Dalla teoria alla pratica o, se si preferisce, alla dura realtà, il passo è breve. Ci sono gli ordini di servizio, come spiegato nell’opuscolo dell’Ipasvi Bat, che certificano il demansionamento infermieristico.
Servirebbe il personale ausiliario ma non ci sono le risorse per le assunzioni: in altre parole, il demansionamento sarebbe figlio del difficile momento economico. “Non è vero che non ci sono i soldi e non è vero che c’è carenza di personale” ribatte Di Fresco allargando la sua visione a tutto il territorio nazionale.
“L’infermiere è sempre stato demansionato sin dal 1974, quando esisteva il mansionario che limitava questo fenomeno, non è stato mai rispettato”. Così il problema è più culturale che economico e, su questo, il professor Di Fresco va giù duro: “Nelle università si rilascia la laurea in infermieristica dopo tre anni di corso, ma di universitario c’è ben poco. Gli studenti vengono preparati a fare gli ausiliari”.
Accusa circostanziata quella del presidente Aadi: “Ci sono libri di infermieristica dove vengono riprese le lezioni su come pettinare i pazienti o radere la barba. Sono cose assurde perché non c’è bisogno di una laurea pere pettinare i capelli di una persona. L’infermiere – sentenzia Di Fresco – nasce dall’università pronto per fare l’ausiliario”.
Di chi è la responsabilità? “Di quegli insegnanti che preparano gli infermieri a fare i portantini.
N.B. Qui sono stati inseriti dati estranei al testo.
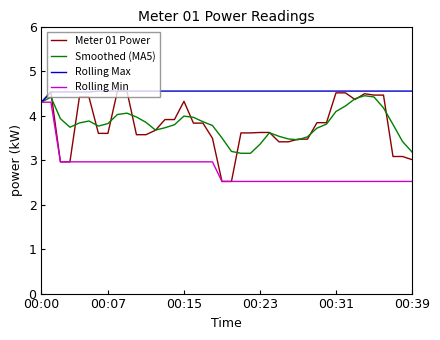

Which series has the largest total across all categories?

Rolling Max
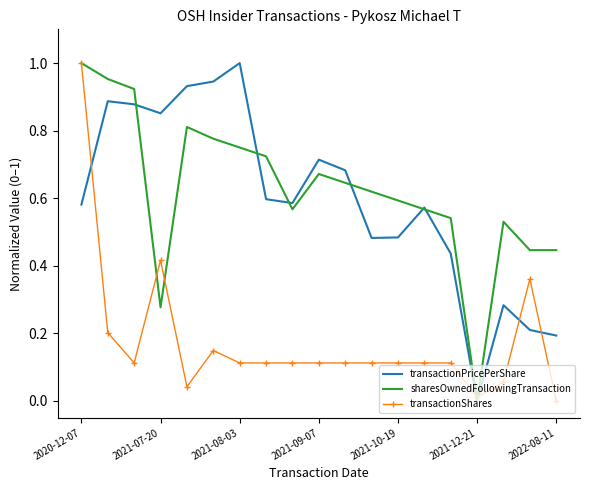

What are all the series names shown in the legend?

transactionPricePerShare, sharesOwnedFollowingTransaction, transactionShares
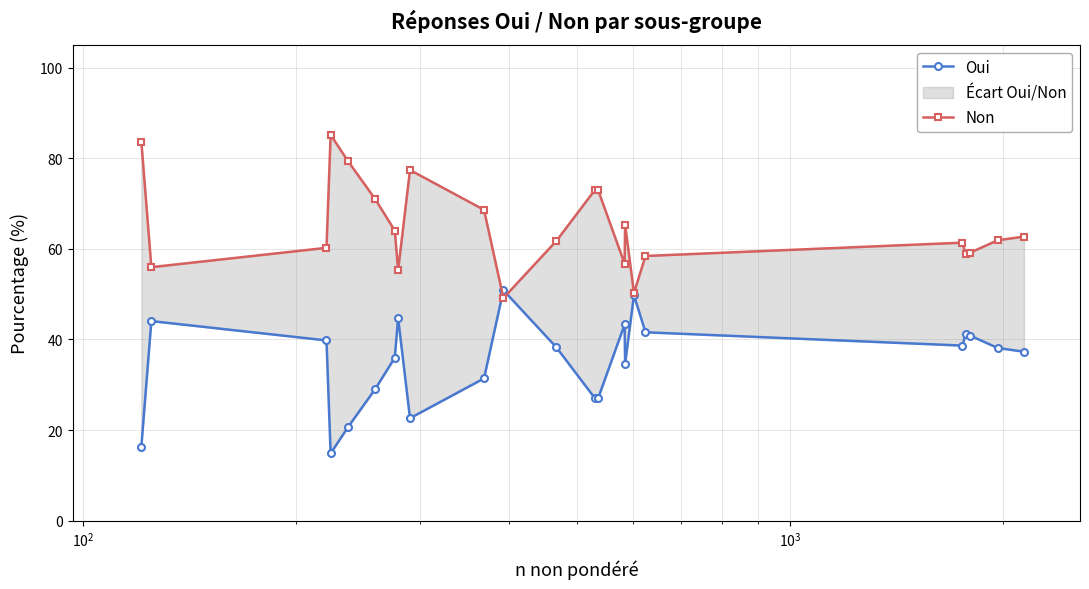

What is the greatest value displayed?

85.2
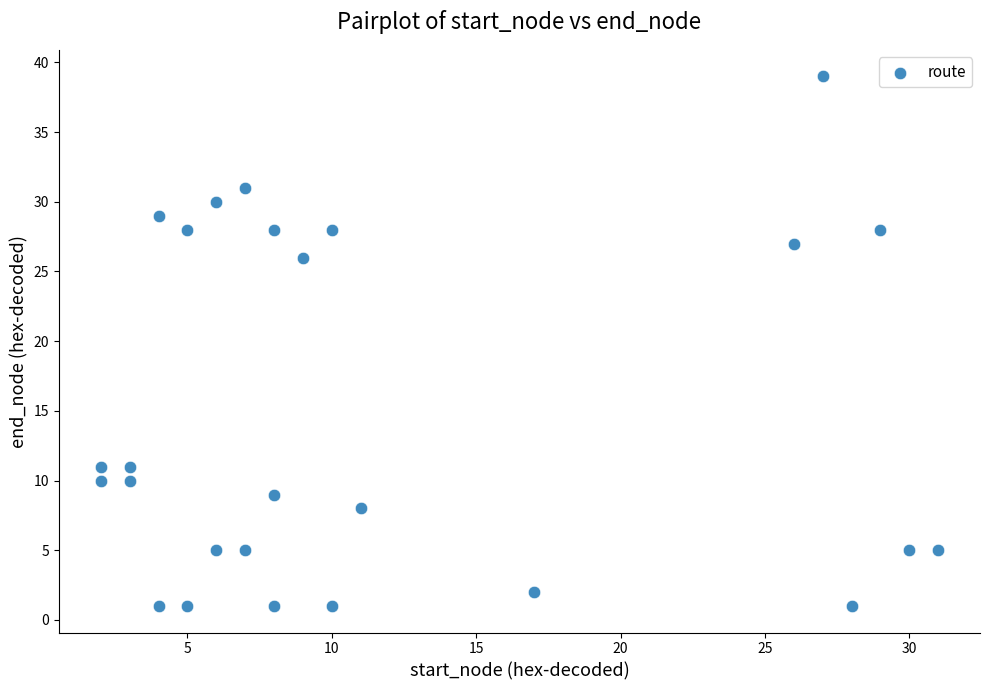

What is the range of Y values (max minus min)?

38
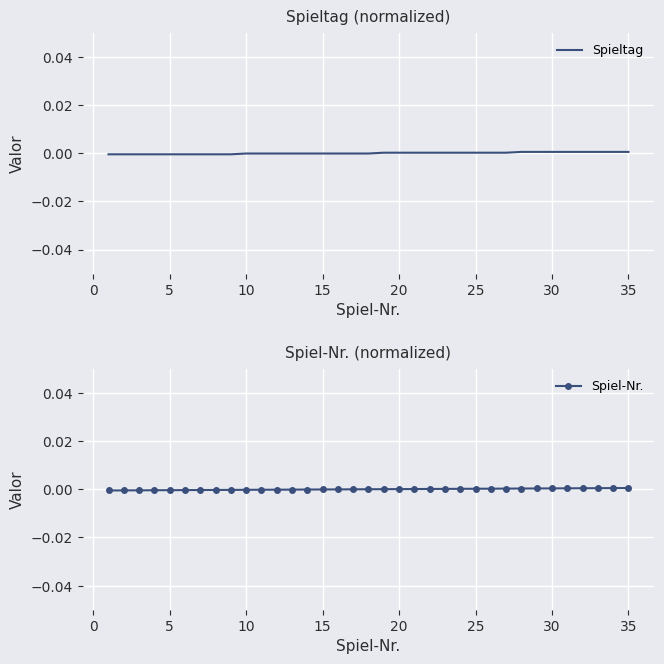

At how many categories does at least one series exceed 0?

17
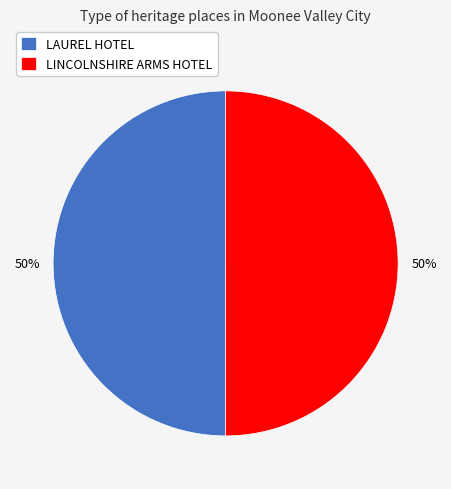

What is the ratio of the value at LAUREL HOTEL to the value at LINCOLNSHIRE ARMS HOTEL?

1.0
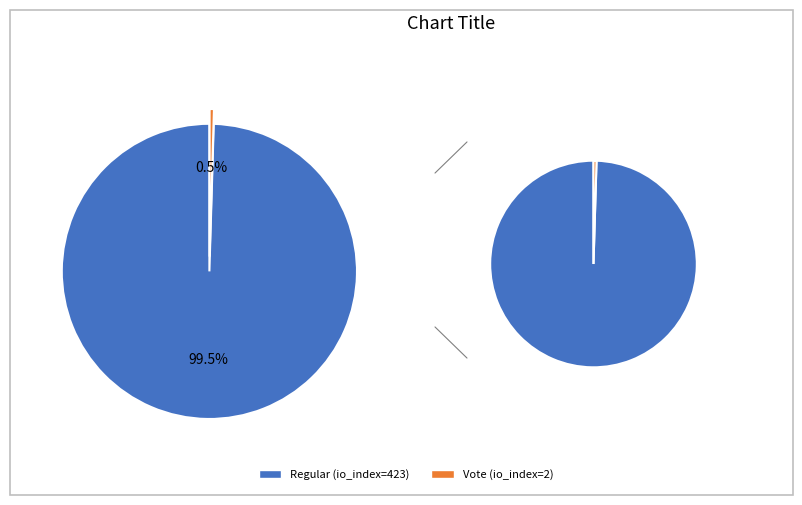

Which slice is the largest?

Regular (io_index=423)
Andrebbero cacciati” attacca il presidente Aadi. “Quando un infermiere laureato entra in un reparto ad alta specializzazione rimane basito perché è circondato da questi strumenti che non ha mai visto. L’infermiere, durante il corso di laurea, ha visto solo pannoloni e lenzuola”. Benvenuti nel mondo del demansionamento.